Engineering Alfalfa to Produce 2-O-Caffeoyl-L-Malate (Phaselic Acid) for Preventing Post-harvest Protein Loss via Oxidation by Polyphenol Oxidase.

Abstract

Many plants accumulate high levels of hydroxycinnamoyl esters and amides in their tissues, presumably to protect against biotic and abiotic stress. Red clover (Trifolium pretense) leaves accumulate high levels [5–15 mmol/kg fresh weight (FW)] of caffeic acid derivatives, including phaselic acid (2-O-caffeoyl-L-malate). Oxidation of caffeoyl-malate by an endogenous polyphenol oxidase (PPO) has been shown to help preserve forage protein after harvest and during storage as silage, which should improve N use efficiency in dairy and other ruminant production systems. The widely grown forage alfalfa lacks both PPO and PPO substrates and experiences substantial loss of protein following harvest. We previously identified a hydroxycinnamoyl-coenzyme A (CoA):malate hydroxycinnamoyl transferase (HMT, previously called HCT2) responsible for phaselic accumulation in red clover. With the goal of producing PPO-oxidizable compounds in alfalfa to help preserve forage protein, we expressed red clover HMT in alfalfa. Leaves of these alfalfa accumulated mainly p-coumaroyl- and feruloyl-malate (up to 1.26 and 0.25 mmol/kg FW, respectively). Leaves of HMT-expressing alfalfa supertransformed with an RNA interference (RNAi) construct to silence endogenous caffeoyl-CoA acid O-methyltransferase (CCOMT) accumulated high levels of caffeoyl-malate, as well as the p-coumaroyl and feruloyl esters (up to 2.16, 2.08, and 3.13 mmol/kg FW, respectively).

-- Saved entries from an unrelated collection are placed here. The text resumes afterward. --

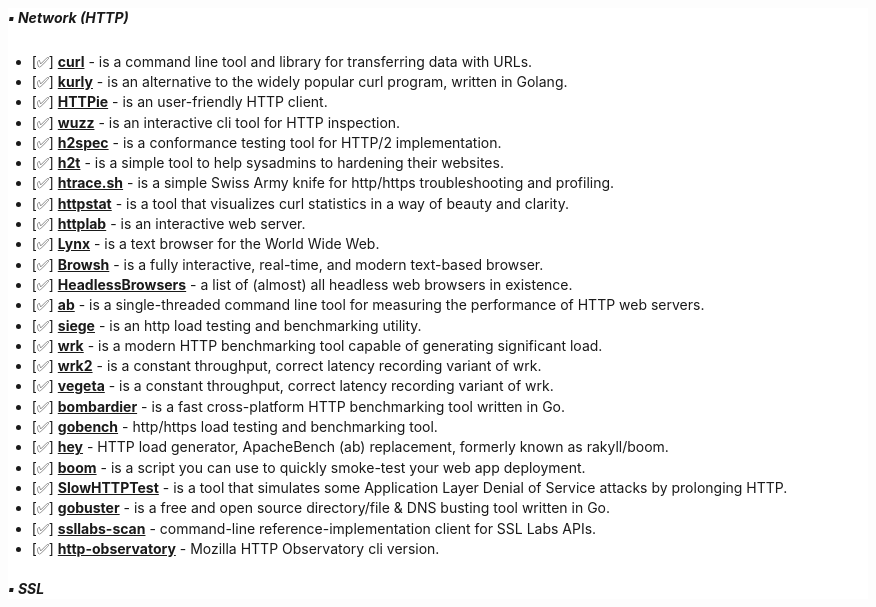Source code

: ##### ▪️ Network (HTTP)

- [✅] [**curl**](https://curl.haxx.se/) - is a command line tool and library for transferring data with URLs.
- [✅] [**kurly**](https://gitlab.com/davidjpeacock/kurly) - is an alternative to the widely popular curl program, written in Golang.
- [✅] [**HTTPie**](https://github.com/jakubroztocil/httpie) - is an user-friendly HTTP client.
- [✅] [**wuzz**](https://github.com/asciimoo/wuzz) - is an interactive cli tool for HTTP inspection.
- [✅] [**h2spec**](https://github.com/summerwind/h2spec) - is a conformance testing tool for HTTP/2 implementation.
- [✅] [**h2t**](https://github.com/gildasio/h2t) - is a simple tool to help sysadmins to hardening their websites.
- [✅] [**htrace.sh**](https://github.com/trimstray/htrace.sh) - is a simple Swiss Army knife for http/https troubleshooting and profiling.
- [✅] [**httpstat**](https://github.com/reorx/httpstat) - is a tool that visualizes curl statistics in a way of beauty and clarity.
- [✅] [**httplab**](https://github.com/gchaincl/httplab) - is an interactive web server.
- [✅] [**Lynx**](https://lynx.browser.org/) - is a text browser for the World Wide Web.
- [✅] [**Browsh**](https://github.com/browsh-org/browsh/) - is a fully interactive, real-time, and modern text-based browser.
- [✅] [**HeadlessBrowsers**](https://github.com/dhamaniasad/HeadlessBrowsers) - a list of (almost) all headless web browsers in existence.
- [✅] [**ab**](https://httpd.apache.org/docs/2.4/programs/ab.html) - is a single-threaded command line tool for measuring the performance of HTTP web servers.
- [✅] [**siege**](https://www.joedog.org/siege-home/) - is an http load testing and benchmarking utility.
- [✅] [**wrk**](https://github.com/wg/wrk) - is a modern HTTP benchmarking tool capable of generating significant load.
- [✅] [**wrk2**](https://github.com/giltene/wrk2) - is a constant throughput, correct latency recording variant of wrk.
- [✅] [**vegeta**](https://github.com/tsenart/vegeta) - is a constant throughput, correct latency recording variant of wrk.
- [✅] [**bombardier**](https://github.com/codesenberg/bombardier) - is a fast cross-platform HTTP benchmarking tool written in Go.
- [✅] [**gobench**](https://github.com/cmpxchg16/gobench) - http/https load testing and benchmarking tool.
- [✅] [**hey**](https://github.com/rakyll/hey) - HTTP load generator, ApacheBench (ab) replacement, formerly known as rakyll/boom.
- [✅] [**boom**](https://github.com/tarekziade/boom) - is a script you can use to quickly smoke-test your web app deployment.
- [✅] [**SlowHTTPTest**](https://github.com/shekyan/slowhttptest) - is a tool that simulates some Application Layer Denial of Service attacks by prolonging HTTP.
- [✅] [**gobuster**](https://github.com/OJ/gobuster) - is a free and open source directory/file & DNS busting tool written in Go.
- [✅] [**ssllabs-scan**](https://github.com/ssllabs/ssllabs-scan) - command-line reference-implementation client for SSL Labs APIs.
- [✅] [**http-observatory**](https://github.com/mozilla/http-observatory) - Mozilla HTTP Observatory cli version.

##### ▪️ SSL
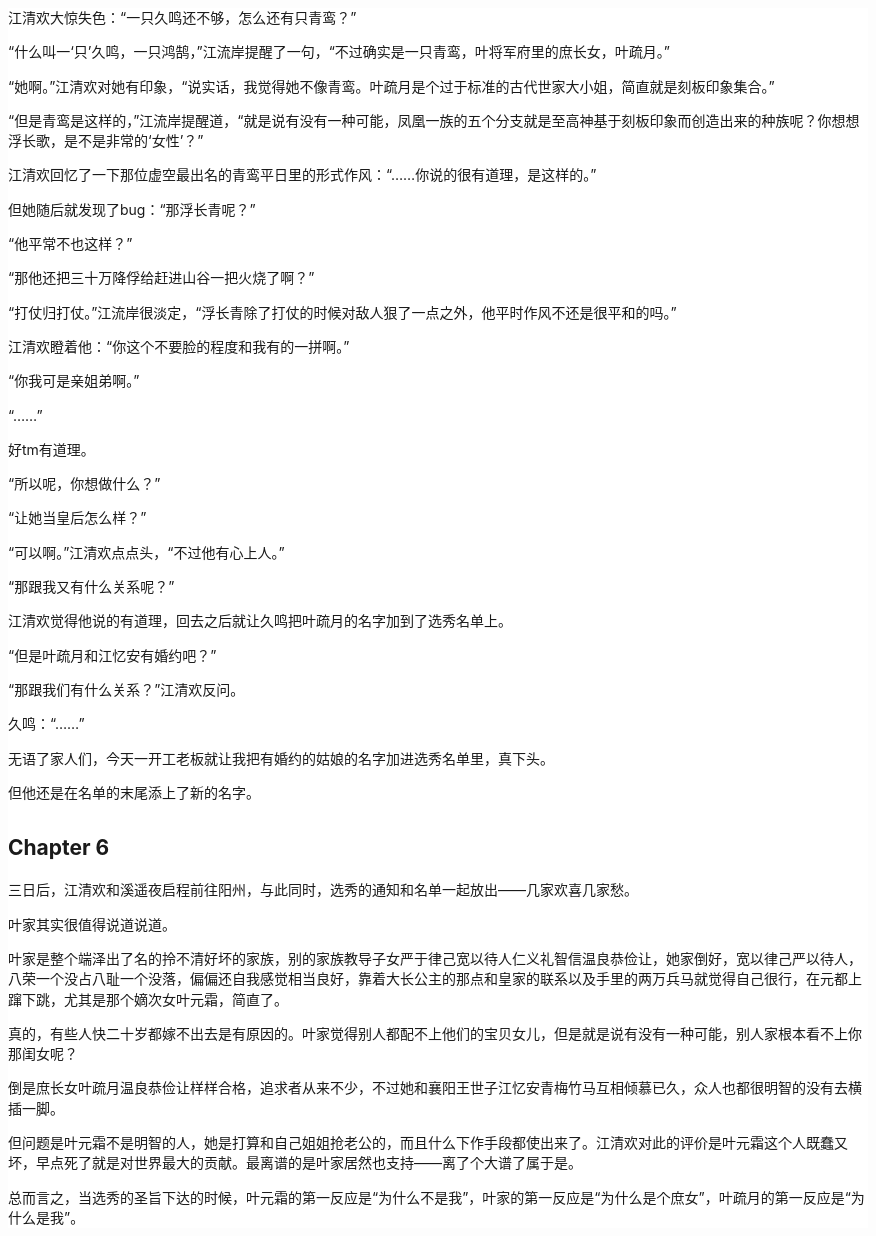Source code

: 江清欢大惊失色：“一只久鸣还不够，怎么还有只青鸾？”

“什么叫一‘只’久鸣，一只鸿鹄，”江流岸提醒了一句，“不过确实是一只青鸾，叶将军府里的庶长女，叶疏月。”

“她啊。”江清欢对她有印象，“说实话，我觉得她不像青鸾。叶疏月是个过于标准的古代世家大小姐，简直就是刻板印象集合。”

“但是青鸾是这样的，”江流岸提醒道，“就是说有没有一种可能，凤凰一族的五个分支就是至高神基于刻板印象而创造出来的种族呢？你想想浮长歌，是不是非常的‘女性’？”

江清欢回忆了一下那位虚空最出名的青鸾平日里的形式作风：“……你说的很有道理，是这样的。”

但她随后就发现了bug：“那浮长青呢？”

“他平常不也这样？”

“那他还把三十万降俘给赶进山谷一把火烧了啊？”

“打仗归打仗。”江流岸很淡定，“浮长青除了打仗的时候对敌人狠了一点之外，他平时作风不还是很平和的吗。”

江清欢瞪着他：“你这个不要脸的程度和我有的一拼啊。”

“你我可是亲姐弟啊。”

“……”

好tm有道理。

“所以呢，你想做什么？”

“让她当皇后怎么样？”

“可以啊。”江清欢点点头，“不过他有心上人。”

“那跟我又有什么关系呢？”

江清欢觉得他说的有道理，回去之后就让久鸣把叶疏月的名字加到了选秀名单上。

“但是叶疏月和江忆安有婚约吧？”

“那跟我们有什么关系？”江清欢反问。

久鸣：“……”

无语了家人们，今天一开工老板就让我把有婚约的姑娘的名字加进选秀名单里，真下头。

但他还是在名单的末尾添上了新的名字。

## Chapter 6

三日后，江清欢和溪遥夜启程前往阳州，与此同时，选秀的通知和名单一起放出——几家欢喜几家愁。

叶家其实很值得说道说道。

叶家是整个端泽出了名的拎不清好坏的家族，别的家族教导子女严于律己宽以待人仁义礼智信温良恭俭让，她家倒好，宽以律己严以待人，八荣一个没占八耻一个没落，偏偏还自我感觉相当良好，靠着大长公主的那点和皇家的联系以及手里的两万兵马就觉得自己很行，在元都上蹿下跳，尤其是那个嫡次女叶元霜，简直了。

真的，有些人快二十岁都嫁不出去是有原因的。叶家觉得别人都配不上他们的宝贝女儿，但是就是说有没有一种可能，别人家根本看不上你那闺女呢？

倒是庶长女叶疏月温良恭俭让样样合格，追求者从来不少，不过她和襄阳王世子江忆安青梅竹马互相倾慕已久，众人也都很明智的没有去横插一脚。

但问题是叶元霜不是明智的人，她是打算和自己姐姐抢老公的，而且什么下作手段都使出来了。江清欢对此的评价是叶元霜这个人既蠢又坏，早点死了就是对世界最大的贡献。最离谱的是叶家居然也支持——离了个大谱了属于是。

总而言之，当选秀的圣旨下达的时候，叶元霜的第一反应是“为什么不是我”，叶家的第一反应是“为什么是个庶女”，叶疏月的第一反应是“为什么是我”。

Even higher levels of caffeoyl- and p-coumaroyl-malate were seen in stems (up to 8.37 and 3.15 mmol/kg FW, respectively). This level of caffeoyl-malate accumulation was sufficient to inhibit proteolysis in a PPO-dependent manner in in vitro experiments, indicating that the PPO system of post-harvest protein protection can be successfully adapted to alfalfa.